‘For Virgins’ challenges beliefs about sexuality

Dimmed lights and jazz music set a relaxing tone as audience members waited in anticipation for the monologue play to begin.

“For Virgins Who Considered Fornication … When Masturbation Isn’t Enough” had its debut at Nefetari’s Fine Cuisine on Sunday evening.

The play included a series of monologues, which focused on four virgins in their 30s: the paranoid virgin, the Christian virgin, the cocky virgin and the experienced virgin. As they revealed their struggles with lust, loneliness, desire and heartbreak, they realized they are actually one in the same.

“I hope we as people can steer away from the mindset men are from Mars and women are from Venus,” said playwright and author Devin Parrish. “There isn’t any of that ‘men are all dogs’ mess. I wanted the audience to examine their preconceived ideas, whether it’s about sex or beliefs. No matter the gender, all people think differently.”

Parrish directed the play’s first two productions in Atlanta and hoped the play would be seen as a critique on self-righteousness and judgment instead of being “preachy.” She said she relates to every character and based the storyline off her real-life experiences as well as those of friends.

Malikah Woody, owner of Sunflower Productions and first-time producer, decided to bring the third showcase to Tallahassee after seeing the play.

“The subject matter is different and something you don’t often see from a woman’s perspective,” Woody said. “It’s funny and thought-provoking. I was drawn in even more after realizing the reaction from other audience members was similar to mine.”

Mcquisha Smith, a senior sociology student at Florida A&M from Orlando and Voices Poetry Group founder, played the role of the experienced virgin.

“It’s wonderful to showcase the inner thoughts of virgins and/or people with similar experiences,” Smith said.

Tallahassee resident Tiffany Brown, a University of Miami graduate who played the role of the paranoid virgin, took control of the stage by projecting her voice and using large gestures for emphasis.

“Although I could see myself in all of these characters, I fell in love with the paranoid virgin,” Brown said. “I kind of took the role and made it my own.”

Esther Roger, a senior architecture student at FAMU from Pompano Beach, said she saw the flier on Instagram and immediately became interested in the play’s plot.

“The play was great and very insightful,” Roger said. “I relate to the Christian virgin because I come from a religious and spiritual background. “

Roger added that as a Christian, topics such as virginity and fornication are rarely discussed, so she identified with the Christian virgin.

Brittany Bennett, a Florida State University graduate who played the role of the Christian virgin, said her character was a great depiction of herself.

“I definitely feel more confident going into other plays after finishing my first,” Bennett said. “I kind of got my nerves out, especially with a more risqué kind of play.
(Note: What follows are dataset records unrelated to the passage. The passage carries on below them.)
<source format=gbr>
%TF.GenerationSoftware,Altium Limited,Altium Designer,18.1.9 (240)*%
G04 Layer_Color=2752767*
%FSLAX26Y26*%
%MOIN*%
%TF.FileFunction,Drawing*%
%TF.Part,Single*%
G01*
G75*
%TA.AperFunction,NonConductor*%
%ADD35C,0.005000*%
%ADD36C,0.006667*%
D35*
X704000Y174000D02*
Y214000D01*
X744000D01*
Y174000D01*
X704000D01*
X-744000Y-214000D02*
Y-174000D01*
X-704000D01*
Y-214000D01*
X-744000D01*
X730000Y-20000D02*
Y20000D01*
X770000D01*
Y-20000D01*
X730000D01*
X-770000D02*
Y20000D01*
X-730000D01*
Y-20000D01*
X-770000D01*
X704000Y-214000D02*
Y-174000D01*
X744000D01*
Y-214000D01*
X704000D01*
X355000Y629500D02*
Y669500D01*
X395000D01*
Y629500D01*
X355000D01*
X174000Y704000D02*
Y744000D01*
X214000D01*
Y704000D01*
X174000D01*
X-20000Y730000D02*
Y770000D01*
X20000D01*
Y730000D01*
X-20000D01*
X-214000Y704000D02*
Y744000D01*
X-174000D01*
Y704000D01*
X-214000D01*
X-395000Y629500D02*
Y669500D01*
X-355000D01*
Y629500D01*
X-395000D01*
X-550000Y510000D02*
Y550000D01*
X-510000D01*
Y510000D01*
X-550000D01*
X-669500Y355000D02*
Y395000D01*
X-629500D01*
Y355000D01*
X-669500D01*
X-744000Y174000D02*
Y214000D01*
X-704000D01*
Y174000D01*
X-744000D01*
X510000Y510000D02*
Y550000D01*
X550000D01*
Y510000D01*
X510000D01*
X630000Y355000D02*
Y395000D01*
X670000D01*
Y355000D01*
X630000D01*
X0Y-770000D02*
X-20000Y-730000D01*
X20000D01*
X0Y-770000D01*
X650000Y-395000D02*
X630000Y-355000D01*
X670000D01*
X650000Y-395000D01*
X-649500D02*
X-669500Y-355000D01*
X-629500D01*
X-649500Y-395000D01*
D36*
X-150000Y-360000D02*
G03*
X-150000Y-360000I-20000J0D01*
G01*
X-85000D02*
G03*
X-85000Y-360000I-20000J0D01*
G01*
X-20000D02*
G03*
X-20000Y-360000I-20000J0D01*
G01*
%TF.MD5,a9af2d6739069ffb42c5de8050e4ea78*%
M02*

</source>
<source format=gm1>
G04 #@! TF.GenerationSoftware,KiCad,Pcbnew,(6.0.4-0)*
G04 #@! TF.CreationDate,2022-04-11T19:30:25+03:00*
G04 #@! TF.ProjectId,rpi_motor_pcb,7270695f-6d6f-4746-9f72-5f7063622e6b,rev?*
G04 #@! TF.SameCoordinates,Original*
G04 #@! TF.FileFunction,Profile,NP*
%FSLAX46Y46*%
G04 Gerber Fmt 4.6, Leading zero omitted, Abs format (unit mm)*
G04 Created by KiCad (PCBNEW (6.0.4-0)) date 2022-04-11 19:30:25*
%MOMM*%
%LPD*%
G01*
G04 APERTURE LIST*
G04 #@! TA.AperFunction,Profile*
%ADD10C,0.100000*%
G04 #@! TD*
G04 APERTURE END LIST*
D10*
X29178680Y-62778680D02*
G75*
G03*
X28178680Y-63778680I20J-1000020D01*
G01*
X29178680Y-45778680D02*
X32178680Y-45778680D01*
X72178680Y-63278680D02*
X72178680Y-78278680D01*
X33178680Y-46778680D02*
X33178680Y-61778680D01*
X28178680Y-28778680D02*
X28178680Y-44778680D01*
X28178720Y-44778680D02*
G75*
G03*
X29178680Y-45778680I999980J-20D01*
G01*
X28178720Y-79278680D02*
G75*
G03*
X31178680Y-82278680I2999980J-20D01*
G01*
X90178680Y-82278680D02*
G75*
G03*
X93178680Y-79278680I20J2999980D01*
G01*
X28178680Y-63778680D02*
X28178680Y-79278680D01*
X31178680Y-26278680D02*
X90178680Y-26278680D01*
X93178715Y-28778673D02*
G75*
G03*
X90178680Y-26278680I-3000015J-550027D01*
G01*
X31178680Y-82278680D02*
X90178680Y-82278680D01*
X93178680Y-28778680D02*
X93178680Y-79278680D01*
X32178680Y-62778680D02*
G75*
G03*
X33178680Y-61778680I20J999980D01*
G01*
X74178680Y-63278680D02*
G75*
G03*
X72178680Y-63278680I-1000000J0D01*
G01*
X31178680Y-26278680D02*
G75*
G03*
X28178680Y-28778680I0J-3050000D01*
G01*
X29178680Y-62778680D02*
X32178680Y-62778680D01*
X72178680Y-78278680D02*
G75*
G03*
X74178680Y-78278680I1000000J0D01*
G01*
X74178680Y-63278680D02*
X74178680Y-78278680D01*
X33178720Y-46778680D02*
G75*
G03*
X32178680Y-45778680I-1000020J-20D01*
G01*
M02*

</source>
I pretty much feel like I can conquer the world.”

Yoland Innis, a senior health care management student at FAMU from Fort Lauderdale, said she relates to the curious, experienced virgin and wants to see the production brought to FAMU.

“The play was very interesting,” Innis said. “And I think it’s something FAMU should host, especially for like-minded people. With freshmen coming in, they need something like this to open them up.”
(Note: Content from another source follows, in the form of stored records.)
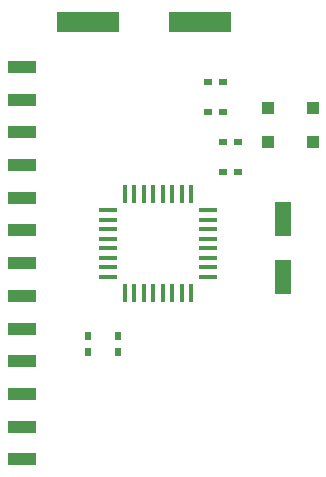
<source format=gbr>
G04 DipTrace 3.0.0.0*
G04 TopPaste.gbr*
%MOMM*%
G04 #@! TF.FileFunction,Paste,Top*
G04 #@! TF.Part,Single*
%ADD46R,5.3X1.8*%
%ADD48R,0.5X0.7*%
%ADD59R,2.34X1.07*%
%ADD64R,1.0X1.0*%
%ADD66R,0.7X0.5*%
%ADD68R,1.4X2.95*%
%ADD70R,0.3X1.5*%
%ADD72R,1.5X0.3*%
%FSLAX35Y35*%
G04*
G71*
G90*
G75*
G01*
G04 TopPaste*
%LPD*%
D72*
X2778000Y2778000D3*
Y2858000D3*
Y2938000D3*
Y3018000D3*
Y3098000D3*
Y3178000D3*
Y3258000D3*
Y3338000D3*
D70*
X2638000Y3478000D3*
X2558000D3*
X2478000D3*
X2398000D3*
X2318000D3*
X2238000D3*
X2158000D3*
X2078000D3*
D72*
X1938000Y3338000D3*
Y3258000D3*
Y3178000D3*
Y3098000D3*
Y3018000D3*
Y2938000D3*
Y2858000D3*
Y2778000D3*
D70*
X2078000Y2638000D3*
X2158000D3*
X2238000D3*
X2318000D3*
X2398000D3*
X2478000D3*
X2558000D3*
X2638000D3*
D68*
X3413000Y2778000D3*
Y3268000D3*
D66*
X2778000Y4175000D3*
X2908000D3*
X2778000Y4429000D3*
X2908000D3*
D64*
X3286000Y3921000D3*
Y4201000D3*
X3667000Y3921000D3*
Y4201000D3*
D59*
X1202840Y4552703D3*
Y4275843D3*
Y3998983D3*
Y3722123D3*
Y3445263D3*
Y3168403D3*
Y2891543D3*
Y2614683D3*
Y2337823D3*
Y2060963D3*
Y1784103D3*
Y1507243D3*
Y1230383D3*
D66*
X2905000Y3921000D3*
X3035000D3*
D48*
X2016000Y2143000D3*
Y2273000D3*
X1762000Y2143000D3*
Y2273000D3*
D66*
X2905000Y3667000D3*
X3035000D3*
D46*
X1762000Y4937000D3*
X2712000D3*
M02*

</source>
Ashley Mifflin, a senior theater student from Orlando at FSU, learned of the production through an email sent to her from a film school.

“I read up on the show and quickly became interested in the concept,” Mifflin said. “This show is different because there aren’t many plays that deal with sexuality in an in-your-face kind of manner while keeping it real and relatable.”

Mifflin, who portrayed the cocky virgin, said her performance was particularly special because it was her first time performing on stage since her freshman year in college.

“When asked which character I could see myself playing most, I said either cocky or experienced,” Mifflin said. “But I was interested in playing paranoid to take on the challenge. I saw a lot of myself in the cocky virgin, so I was able to pull from the character.”

Mifflin added that she bonded and learned a lot from the other actresses and the director.

Jeannell Lewis, a senior health care management student from Fort Lauderdale at FAMU, said she enjoyed the play.

“The play was great, and it reminded me a lot of me and my friends,” Lewis said. “I came to laugh and left laughing. I would definitely come back to see it again.”

Audience members participated in a Q-and-A session with Parrish after the play, and a dinner buffet was served. Free copies of Parrish’s book, “God’s Favorite 21st Century Angel,” were signed and distributed to guests.